- San Pedro Sula, Cortes Honduras

Information
- Type: Private coeducational
- Established: 1990
- Faculty: approx 38
- Grades: Pre K-12
- Enrollment: approx 350
- Mascot: Wolves
- Website: Albert Einstein International School

= Albert Einstein International School of San Pedro Sula =

The Albert Einstein International School of San Pedro Sula (AEIS) is a college-preparatory international school located in San Pedro Sula, the second largest and industrial city of Honduras. It is a private coeducational day school, which offers an American education system to Honduran and foreign students in San Pedro Sula. The school offers a comprehensive college preparatory program from kindergarten through 12th grade. The school, previously named Albert Einstein School of San Pedro Sula or Escuela Bilingue Albert Einstein, was founded in 1990.

In 2005, the school administration decided to make a total change to the school. The change consisted in making the institution an international school for San Pedro Sula. This consisted of several aspects, including a change in school governance, a change in the curriculum to a program modeled on sound United States education practices, more education relations with U.S. entities, creation of U.S. educational programs and services in the school, creation of the American high school program, addition of North American and foreign staff to the school, etc.

In 2009, French language courses were included for all levels due to the school's compromise in offering a comprehensive college preparatory program similar to that of American overseas schools.

In 2010, Albert Einstein International School of San Pedro Sula made a uniform change allowing boys to wear a blue polo shirt, and girls to wear their original shirts with different skirts.

AEIS started as a bilingual school with seven students. Now, it is an international school with 350 students.

From second grade through eleventh grade, students take U.S. assessments such as the Stanford Diagnostic Reading Test, in which the school checks its program and compares its students with those attending United States schools.

In the American high school program, students need to earn 24 Carnegie credits to get the high school diploma. Additionally, students have programs to be ready to attend U.S. colleges and universities.
- The Honors Program is composed of rigorous courses in which the student gains strength and preparation for U.S. college and university courses.
- The Advanced Placement program ("AP") with rigorous courses in which the student gets college and university credits while in high school. Those credits are valid in all U.S. colleges and universities and important universities around the world. The AP courses at A.E.I.S. are instructed by certified professors who have taught in prestigious U.S. universities such as Stanford, Princeton, Michigan State University, and Harvard.

Albert Einstein International School of San Pedro Sula is one of the official test centers of the American College Test or ACT test and PSAT for San Pedro Sula.

== Admissions ==

At Albert Einstein International School of San Pedro Sula, registration starts in May. The matriculation period is opened to all students. Prospective parents need to pay a registration fee of US$100. Tuition costs vary by the grade in which the student is registered. Tuition and fees start from US$1,200.
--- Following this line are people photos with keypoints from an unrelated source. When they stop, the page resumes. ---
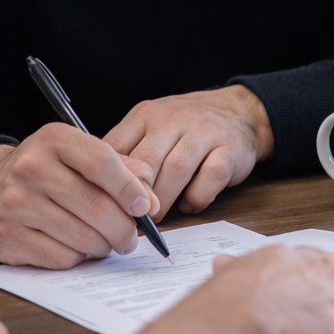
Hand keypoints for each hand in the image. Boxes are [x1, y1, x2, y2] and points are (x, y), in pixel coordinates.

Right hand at [0, 128, 159, 268]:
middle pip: (95, 206)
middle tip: (131, 238)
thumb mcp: (79, 155)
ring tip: (104, 242)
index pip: (101, 162)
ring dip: (103, 246)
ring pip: (82, 237)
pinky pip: (61, 257)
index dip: (129, 188)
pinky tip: (74, 246)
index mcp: (53, 139)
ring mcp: (15, 203)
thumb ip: (121, 170)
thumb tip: (152, 202)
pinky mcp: (7, 236)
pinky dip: (77, 257)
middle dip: (123, 229)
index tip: (146, 207)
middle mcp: (30, 167)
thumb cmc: (46, 172)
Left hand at [104, 85, 273, 218]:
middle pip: (146, 160)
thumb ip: (128, 150)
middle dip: (135, 195)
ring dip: (164, 200)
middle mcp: (173, 118)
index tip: (104, 205)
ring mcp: (203, 131)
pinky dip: (197, 197)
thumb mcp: (151, 127)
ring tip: (155, 219)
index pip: (118, 147)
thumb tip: (95, 186)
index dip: (107, 181)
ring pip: (176, 169)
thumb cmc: (185, 127)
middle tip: (128, 220)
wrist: (238, 112)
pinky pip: (210, 177)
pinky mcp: (229, 149)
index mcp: (146, 114)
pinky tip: (189, 206)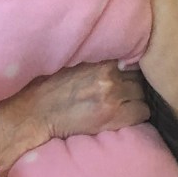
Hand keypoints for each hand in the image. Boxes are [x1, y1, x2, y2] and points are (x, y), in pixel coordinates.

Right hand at [19, 62, 148, 141]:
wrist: (35, 113)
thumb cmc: (50, 87)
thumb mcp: (74, 63)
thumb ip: (98, 61)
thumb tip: (121, 60)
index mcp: (99, 59)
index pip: (132, 59)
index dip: (128, 69)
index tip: (125, 75)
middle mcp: (109, 76)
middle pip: (139, 78)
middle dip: (132, 85)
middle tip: (122, 92)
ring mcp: (112, 97)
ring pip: (142, 95)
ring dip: (135, 100)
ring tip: (123, 105)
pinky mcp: (113, 117)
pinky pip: (142, 113)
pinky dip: (136, 114)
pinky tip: (124, 116)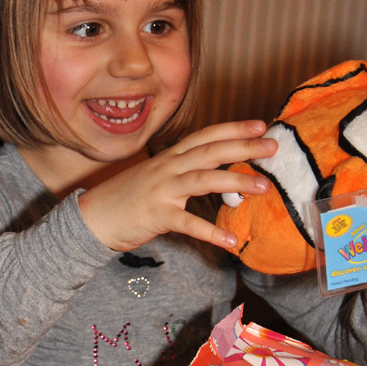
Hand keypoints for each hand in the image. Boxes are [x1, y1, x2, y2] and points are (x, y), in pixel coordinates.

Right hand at [77, 120, 276, 251]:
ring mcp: (162, 190)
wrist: (92, 217)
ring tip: (265, 187)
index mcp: (169, 158)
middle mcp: (168, 168)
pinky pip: (188, 224)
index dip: (234, 128)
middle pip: (210, 151)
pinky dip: (211, 232)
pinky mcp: (156, 215)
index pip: (206, 136)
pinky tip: (231, 241)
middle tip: (273, 146)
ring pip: (204, 179)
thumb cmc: (127, 199)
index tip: (261, 124)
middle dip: (244, 146)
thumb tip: (220, 178)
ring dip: (237, 181)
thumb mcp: (157, 178)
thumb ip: (185, 175)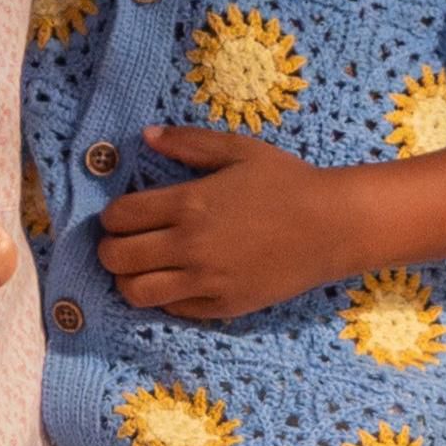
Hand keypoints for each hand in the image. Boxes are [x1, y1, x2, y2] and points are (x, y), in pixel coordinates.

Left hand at [96, 127, 349, 320]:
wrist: (334, 226)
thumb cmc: (288, 182)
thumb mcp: (239, 150)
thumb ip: (188, 143)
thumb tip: (145, 136)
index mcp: (188, 203)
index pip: (118, 216)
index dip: (112, 216)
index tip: (124, 215)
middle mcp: (189, 245)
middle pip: (116, 257)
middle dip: (111, 249)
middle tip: (126, 243)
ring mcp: (205, 280)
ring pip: (135, 292)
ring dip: (128, 279)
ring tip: (143, 269)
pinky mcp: (223, 305)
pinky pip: (173, 310)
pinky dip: (165, 298)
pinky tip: (178, 282)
== Student body and faculty ==
The student body is around 350 students: 87% Hondurans, 10% Americans, 3% other nationalities. The faculty is composed of 30% U.S. & Canadian, 5% European, 5% Guatemalan, and 60% Honduran teachers.

== Activities ==
The school offers co-curricular and extracurricular activities: the yearbook club, Model United Nations in which students attend a conference in the United States hosted by the University of Chicago, chess, folkloric groups, U.S. Beta Club, etc.

== Athletics ==
The school's sport strength is volleyball and the school offers soccer. A.E.I.S. participates in several regional tournaments. A.E.I.S. varsity high school athletes can easily apply to Division I or II of U.S. universities because all high school courses are recognized by the NCAA.

== Facilities ==
The school is located in the Los Andes neighborhood, one of the most fashionable and safe suburbs of San Pedro Sula. The one-acre campus is divided into five areas. The school has 20 classrooms, including a computer lab in the elementary, middle and high school buildings. The administrative offices and apartments for foreign teachers are in separate areas.
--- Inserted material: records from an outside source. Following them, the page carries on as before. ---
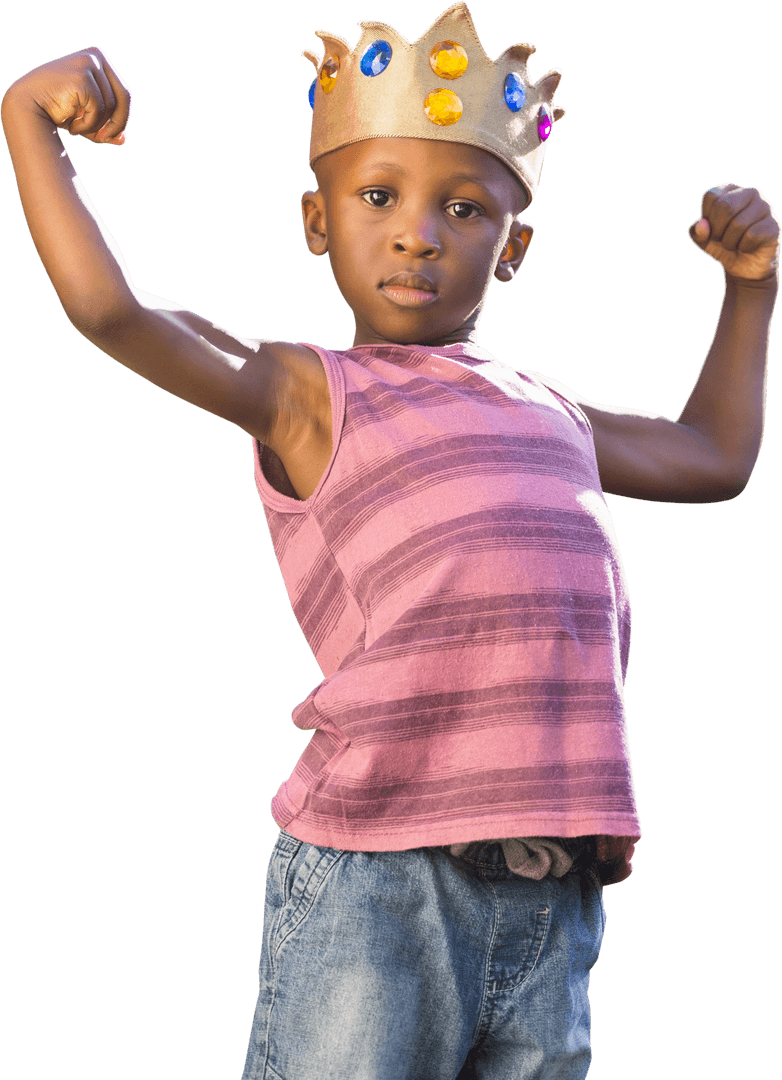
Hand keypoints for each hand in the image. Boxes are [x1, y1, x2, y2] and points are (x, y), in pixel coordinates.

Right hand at [4, 47, 129, 144]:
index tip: (109, 135)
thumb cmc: (56, 109)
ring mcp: (88, 63)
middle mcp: (95, 56)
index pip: (123, 93)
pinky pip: (98, 109)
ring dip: (96, 125)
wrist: (27, 105)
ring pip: (110, 106)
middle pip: (123, 97)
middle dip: (117, 123)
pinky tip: (72, 127)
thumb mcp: (86, 118)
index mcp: (98, 59)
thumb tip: (123, 140)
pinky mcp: (81, 76)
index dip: (121, 118)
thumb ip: (105, 127)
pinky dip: (88, 124)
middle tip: (103, 139)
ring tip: (77, 129)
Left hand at [688, 183, 779, 283]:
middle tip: (721, 240)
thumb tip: (701, 224)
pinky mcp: (773, 225)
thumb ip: (696, 232)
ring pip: (738, 224)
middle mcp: (750, 193)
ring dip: (729, 243)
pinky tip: (748, 247)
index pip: (711, 196)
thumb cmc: (723, 246)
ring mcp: (765, 207)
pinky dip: (743, 247)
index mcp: (731, 190)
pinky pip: (751, 236)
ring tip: (734, 245)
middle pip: (725, 207)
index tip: (712, 228)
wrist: (744, 267)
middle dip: (717, 231)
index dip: (706, 218)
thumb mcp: (704, 240)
In 2008, AEIS opened new facilities at "Area E" of the campus. The project consisted of making a new gymnasium, a new library, and a science lab. The gymnasium, normally called "AEIS GYM", has all the basic amenities associated with comparable facilities at international schools and is still being remodeled. The new crystal/glass-enclosed library and science laboratory has all the basic amenities associated with comparable facilities in the United States. The project was administered by the U.S. Middle States Council.

In addition, the campus has two outdoor hard-surface courts for basketball, volleyball and soccer.